Having concluded that there is no genuine issue of material fact with respect to any issue presented by DER or Defendants, and having found DER entitled to judgment as a matter of law, this court holds that Bryner Sr. and the three corporate defendants are all liable for the releases of hazardous substances that occurred at the American Glycerin site.
AND NOW, May 20, 1992, in accordance with the foregoing opinion, it is hereby ordered and decreed that the motion of the Department of Environmental Resources for partial summary judgment on the issue of liability for release of hazardous substances at the American Glycerin site, Lafayette Township, McKean County, against defendants John Bryner, Sr., Minard Run Oil Company, Pringle Powder Company, and American Glycerin Company, is granted.
[1] That subsection states, in pertinent part:
(a) General Rule. Except for releases of hazardous substances expressly and specifically approved under a valid Federal or State permit, a person shall be responsible for a release or threatened release of a hazardous substance from a site when any of the following apply:
(1) The person owns or operates the site:
(i) when a hazardous substance is placed or comes to be located in or on a site;
...; or
(iii) during the time of the release or threatened release.
[2] With respect to one of the Defendants, Minard Run, DER's complaint seeks liability only with respect to the dumping of nitroglycerin and acid wastes, and not with respect to the releases from the drums found leaking in 1988.
[3] The following deposition testimony of Bryner Sr. is illustrative:
Q After you joined Pringle Powder in 1950, as the Manager, did you ever order the employees to stop discharging the acid water into the lagoon?
A No.
Q Who told the employees to throw the corroded cans of nitroglycerin into the lagoon?
A I don't know that anyone really told them. If they had a leaky can, why, it needed to be disposed of, and they just threw it into the lagoon.
Q When did they do that?
A Well, they's been doing it since the place was first built, as far as I know of.

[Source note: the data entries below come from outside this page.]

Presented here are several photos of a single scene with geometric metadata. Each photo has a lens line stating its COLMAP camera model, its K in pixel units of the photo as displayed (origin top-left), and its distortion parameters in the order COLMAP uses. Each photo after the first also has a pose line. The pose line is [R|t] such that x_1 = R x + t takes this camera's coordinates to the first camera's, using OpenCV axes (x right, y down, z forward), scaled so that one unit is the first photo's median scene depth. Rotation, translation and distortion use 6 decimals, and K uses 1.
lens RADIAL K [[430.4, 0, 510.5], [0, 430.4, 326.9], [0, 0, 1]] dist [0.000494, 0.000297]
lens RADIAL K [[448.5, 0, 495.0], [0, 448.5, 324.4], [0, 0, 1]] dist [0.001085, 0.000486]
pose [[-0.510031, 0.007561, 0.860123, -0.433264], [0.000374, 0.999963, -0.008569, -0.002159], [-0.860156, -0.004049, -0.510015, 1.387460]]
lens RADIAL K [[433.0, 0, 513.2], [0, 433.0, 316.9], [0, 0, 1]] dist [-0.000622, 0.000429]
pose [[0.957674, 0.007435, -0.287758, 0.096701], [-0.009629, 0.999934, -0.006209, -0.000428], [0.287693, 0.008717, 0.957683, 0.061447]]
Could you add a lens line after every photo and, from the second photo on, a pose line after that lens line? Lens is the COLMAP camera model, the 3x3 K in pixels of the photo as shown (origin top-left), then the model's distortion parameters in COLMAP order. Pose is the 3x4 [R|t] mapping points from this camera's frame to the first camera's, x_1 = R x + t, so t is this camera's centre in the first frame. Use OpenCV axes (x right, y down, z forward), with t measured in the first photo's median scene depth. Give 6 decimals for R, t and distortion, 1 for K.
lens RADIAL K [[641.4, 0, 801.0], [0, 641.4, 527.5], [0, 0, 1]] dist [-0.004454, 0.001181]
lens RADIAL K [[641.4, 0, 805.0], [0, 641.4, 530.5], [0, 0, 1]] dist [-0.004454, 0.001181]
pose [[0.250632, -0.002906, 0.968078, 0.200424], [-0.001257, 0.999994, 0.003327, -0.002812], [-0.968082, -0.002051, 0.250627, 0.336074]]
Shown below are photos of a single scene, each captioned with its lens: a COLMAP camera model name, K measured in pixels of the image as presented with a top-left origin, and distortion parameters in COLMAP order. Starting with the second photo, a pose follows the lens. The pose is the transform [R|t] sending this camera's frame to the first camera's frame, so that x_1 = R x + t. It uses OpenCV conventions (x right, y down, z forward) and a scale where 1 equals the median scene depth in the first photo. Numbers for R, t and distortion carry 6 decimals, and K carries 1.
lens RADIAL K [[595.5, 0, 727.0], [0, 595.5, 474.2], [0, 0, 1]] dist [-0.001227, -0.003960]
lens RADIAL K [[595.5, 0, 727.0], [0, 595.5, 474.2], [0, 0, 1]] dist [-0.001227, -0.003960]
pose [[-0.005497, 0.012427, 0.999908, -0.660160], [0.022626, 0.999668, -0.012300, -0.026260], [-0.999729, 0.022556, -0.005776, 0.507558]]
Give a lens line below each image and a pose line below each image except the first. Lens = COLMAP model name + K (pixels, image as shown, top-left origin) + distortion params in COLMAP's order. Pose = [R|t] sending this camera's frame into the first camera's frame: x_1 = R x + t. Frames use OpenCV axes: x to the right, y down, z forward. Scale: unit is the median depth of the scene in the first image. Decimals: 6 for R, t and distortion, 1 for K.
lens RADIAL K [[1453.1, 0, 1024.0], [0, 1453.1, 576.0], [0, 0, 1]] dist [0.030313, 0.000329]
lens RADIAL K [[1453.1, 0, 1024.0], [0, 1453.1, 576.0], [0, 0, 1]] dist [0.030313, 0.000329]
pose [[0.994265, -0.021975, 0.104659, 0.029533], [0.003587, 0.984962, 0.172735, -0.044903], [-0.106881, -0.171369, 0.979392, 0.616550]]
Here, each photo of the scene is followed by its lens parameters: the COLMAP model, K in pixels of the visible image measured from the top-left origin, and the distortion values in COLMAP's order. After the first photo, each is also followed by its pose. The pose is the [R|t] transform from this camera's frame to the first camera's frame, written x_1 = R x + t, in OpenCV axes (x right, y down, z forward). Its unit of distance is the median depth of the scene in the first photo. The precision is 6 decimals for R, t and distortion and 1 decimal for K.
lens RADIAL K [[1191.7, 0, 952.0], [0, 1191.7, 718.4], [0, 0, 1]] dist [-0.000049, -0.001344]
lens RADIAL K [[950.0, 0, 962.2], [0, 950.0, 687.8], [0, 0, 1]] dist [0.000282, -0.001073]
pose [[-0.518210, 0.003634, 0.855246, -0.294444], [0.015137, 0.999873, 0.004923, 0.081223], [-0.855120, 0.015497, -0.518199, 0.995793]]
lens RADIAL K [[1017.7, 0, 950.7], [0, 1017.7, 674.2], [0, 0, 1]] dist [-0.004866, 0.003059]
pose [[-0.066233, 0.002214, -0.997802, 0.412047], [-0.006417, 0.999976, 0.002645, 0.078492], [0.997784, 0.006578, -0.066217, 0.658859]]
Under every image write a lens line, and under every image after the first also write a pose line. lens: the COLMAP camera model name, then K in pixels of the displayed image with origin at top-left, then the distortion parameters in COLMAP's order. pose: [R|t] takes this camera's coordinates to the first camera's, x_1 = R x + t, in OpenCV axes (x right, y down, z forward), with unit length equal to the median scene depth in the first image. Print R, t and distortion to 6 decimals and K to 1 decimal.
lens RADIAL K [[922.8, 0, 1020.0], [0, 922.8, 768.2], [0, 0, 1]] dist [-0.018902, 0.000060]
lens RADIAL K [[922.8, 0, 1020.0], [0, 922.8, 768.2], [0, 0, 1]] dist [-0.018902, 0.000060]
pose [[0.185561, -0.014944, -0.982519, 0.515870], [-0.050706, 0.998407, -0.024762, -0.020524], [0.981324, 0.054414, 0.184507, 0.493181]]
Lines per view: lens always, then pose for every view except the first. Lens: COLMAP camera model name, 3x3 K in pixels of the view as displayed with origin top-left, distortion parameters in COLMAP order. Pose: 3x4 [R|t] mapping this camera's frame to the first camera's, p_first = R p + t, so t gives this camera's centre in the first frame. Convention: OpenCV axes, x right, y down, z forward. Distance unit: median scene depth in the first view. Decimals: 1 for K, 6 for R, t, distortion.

Q And did you ever tell them to stop throwing the leaking cans of nitroglycerin into the lagoon?
A No.
Bryner Sr. Deposition, at 20.
[4] Defendants, all of whom are implicated under the testimony of Bryner Sr., argue that the deposition testimony of Bryner Sr. cannot support DER's motion because, argue Defendants, the finder of fact could reject that testimony as not credible. Defendants cite Borough of Nanty-Glo v. American Surety Company of New York, 309 Pa. 236, 163 A. 523 (1932). We reject this argument on the ground that the Nanty-Glo rule does not apply where, as here, the deposition testimony offered in support of a summary judgment constitutes an adverse admission of a non-moving party. Post v. Dodd, 116 Pa.Commonwealth Ct. 114, 541 A.2d 56 (1988).
[5] This court notes that section 508 of HSCA, 35 P.S. § 6020.508, imposes limits on "challenging ... the administrative record under section 506...." Nevertheless, Defendants have not at any time during the course of the case challenged the administrative record compiled by DER.